Impact of different penalty parameter a (RQ4)

It can be observed that the value of a in Eq. (8), as a penalty term in the designed loss function, may have an effect on the training of the question selector. To investigate the effect of different settings of a on the final performance of the proposed approach, we consider four different yet classical settings for the parameter a, including \(a=1\), \(a=(q-j)\), \(a=k\), and \(a = (q-j) * k\). It is worthy noting that \(a=1\) entails that the position relationship is not considered, \(a=(q-j)\) means that the higher of the position is, the larger the penalty coefficient is, \(a=k\) indicates that the comparison position is considered, while \(a = (q-j) * k\) represents that two situations all considered. Then, Fig. 4b summarizes the AUC values obtained by the proposed approach with the above four settings for parameter a on the ASSIST dataset. We can observe that the proposed approach with \(a = (q-j) * k\) holds higher AUC values than that with other settings and the performance leading of \(a = (q-j) * k\) is significant when compared to \(a=1\). Therefore, it can be proved that the penalty coefficient should fully consider the positional relationship.

Fig. 4
figure 4

Effectiveness validation of the proposed pairwise rank loss and the setting of parameter a

Evaluation on efficiency (RQ5)

The above experiments have demonstrated the effectiveness of the proposed approach as well as some devised strategies. To further show the superiority of the proposed approach, here we compared the efficiencies of the proposed approach and comparison methods by comparing their runtime of training, testing, and adding questions. Table 4 summarizes the time cost of the different models in the training and test stages on the ASSIST dataset. It can be seen that the proposed DL-CAT is much more efficient than BOBCAT, MAAT and MAAT Cov in the testing phase. However, in order to verify that the proposed DL-CAT is decoupled during the training phase, we simulated a CAT system scenario where new questions will be added to the question bank E, and added 50 questions to the question bank E. It can be seen that the training efficiency of the proposed DL-CAT in the scenario of adding new questions is much better than BOBCAT.

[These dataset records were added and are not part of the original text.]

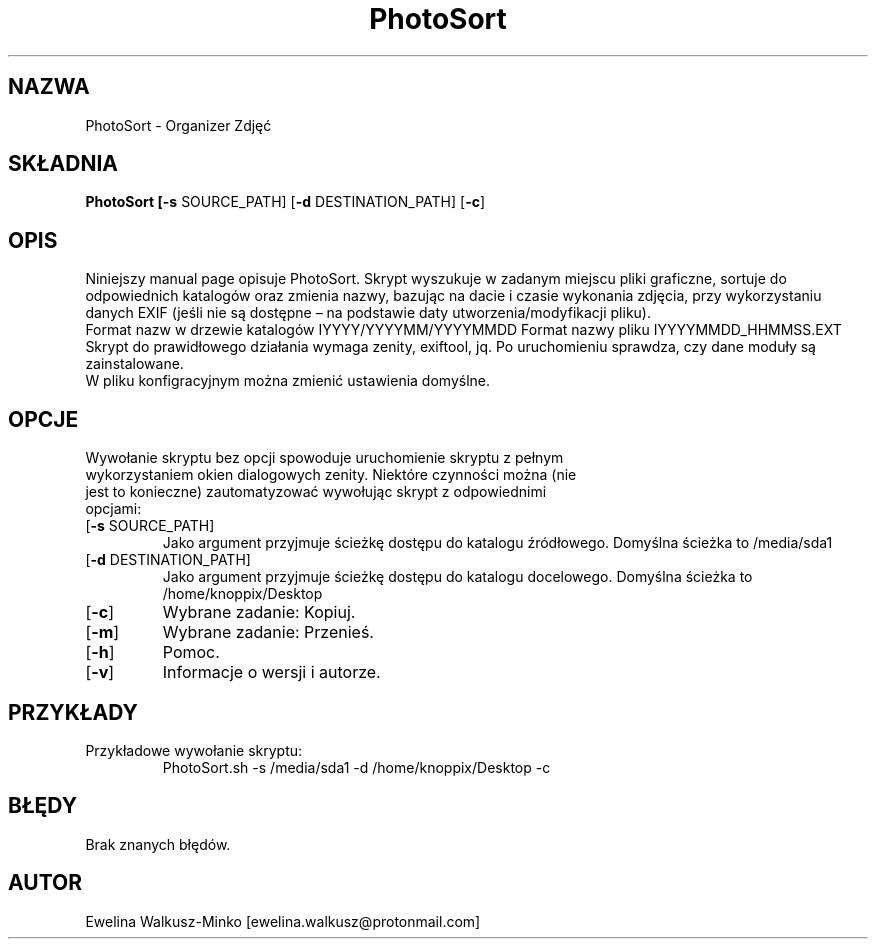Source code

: .\" Manpage dla PhotoSort
.\" Zauważone błędy i uwagi proszę zgłaszać pod ewelina.walkusz@protonmail.com
.\" 
.TH PhotoSort 1 "Czerwiec 2021" "2.0" "man page dla PhotoSort"
.SH NAZWA
PhotoSort - Organizer Zdjęć
.SH SKŁADNIA
.B PhotoSort [\fB\-s\fR SOURCE_PATH] [\fB-d\fR DESTINATION_PATH] [\fB-c\fR] 
.SH OPIS
Niniejszy manual page opisuje PhotoSort. Skrypt wyszukuje w zadanym miejscu pliki graficzne, sortuje do odpowiednich katalogów oraz zmienia nazwy, bazując na dacie i czasie wykonania zdjęcia, przy wykorzystaniu danych EXIF (jeśli nie są dostępne – na podstawie daty utworzenia/modyfikacji pliku).
.br
Format nazw w drzewie katalogów IYYYY/YYYYMM/YYYYMMDD Format nazwy pliku IYYYYMMDD_HHMMSS.EXT
.br
Skrypt do prawidłowego działania wymaga zenity, exiftool, jq. Po uruchomieniu sprawdza, czy dane moduły są zainstalowane.
.br
W pliku konfigracyjnym można zmienić ustawienia domyślne.
.SH OPCJE
.TP
Wywołanie skryptu bez opcji spowoduje uruchomienie skryptu z pełnym wykorzystaniem okien dialogowych zenity. Niektóre czynności można (nie jest to konieczne) zautomatyzować wywołując skrypt z odpowiednimi opcjami:
.TP
[\fB-s\fR SOURCE_PATH]
Jako argument przyjmuje ścieżkę dostępu do katalogu źródłowego. Domyślna ścieżka to /media/sda1
.TP
[\fB-d\fR DESTINATION_PATH]
Jako argument przyjmuje ścieżkę dostępu do katalogu docelowego. Domyślna ścieżka to /home/knoppix/Desktop
.TP
[\fB-c\fR]
Wybrane zadanie: Kopiuj.
.TP
[\fB-m\fR]
Wybrane zadanie: Przenieś.
.TP
[\fB-h\fR]
Pomoc.
.TP
[\fB-v\fR]
Informacje o wersji i autorze.
.PP
.SH PRZYKŁADY
Przykładowe wywołanie skryptu:
.RS
PhotoSort.sh -s /media/sda1 -d /home/knoppix/Desktop -c
.RE
.PP
.SH BŁĘDY
Brak znanych błędów.
.PP
.SH AUTOR
Ewelina Walkusz-Minko [ewelina.walkusz@protonmail.com]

Table 4 Efficiency experiment on ASSIST

Conclusions and future work

In this paper, we proposed a novel CAT framework with Decoupled Learning selector (DL-CAT), which uses a deep neural network to select the next question when giving the current estimated student proficiency. To achieve the goal of decoupling the parameter learning of the question selector and student proficiency estimation modules, a ground-truth construction strategy was devised, and a pairwise loss function was suggested to make that the question selector can be trained independently. Extensive experiments show that the DL-CAT framework has significant advantages in performance and efficiency. Besides, the effectiveness of the ground-truth construction strategy and pairwise loss function were also verified in the experiment parts.

In the future, on one hand, we will further attempt to improve the performance and efficiency of the DL-CAT framework through designing the student ability initialization strategy inspired by meta-learning [9, 28, 33, 39]; on the other hand, we would like to apply the proposed model to other fields (e.g., psychological assessment) and refine new problems.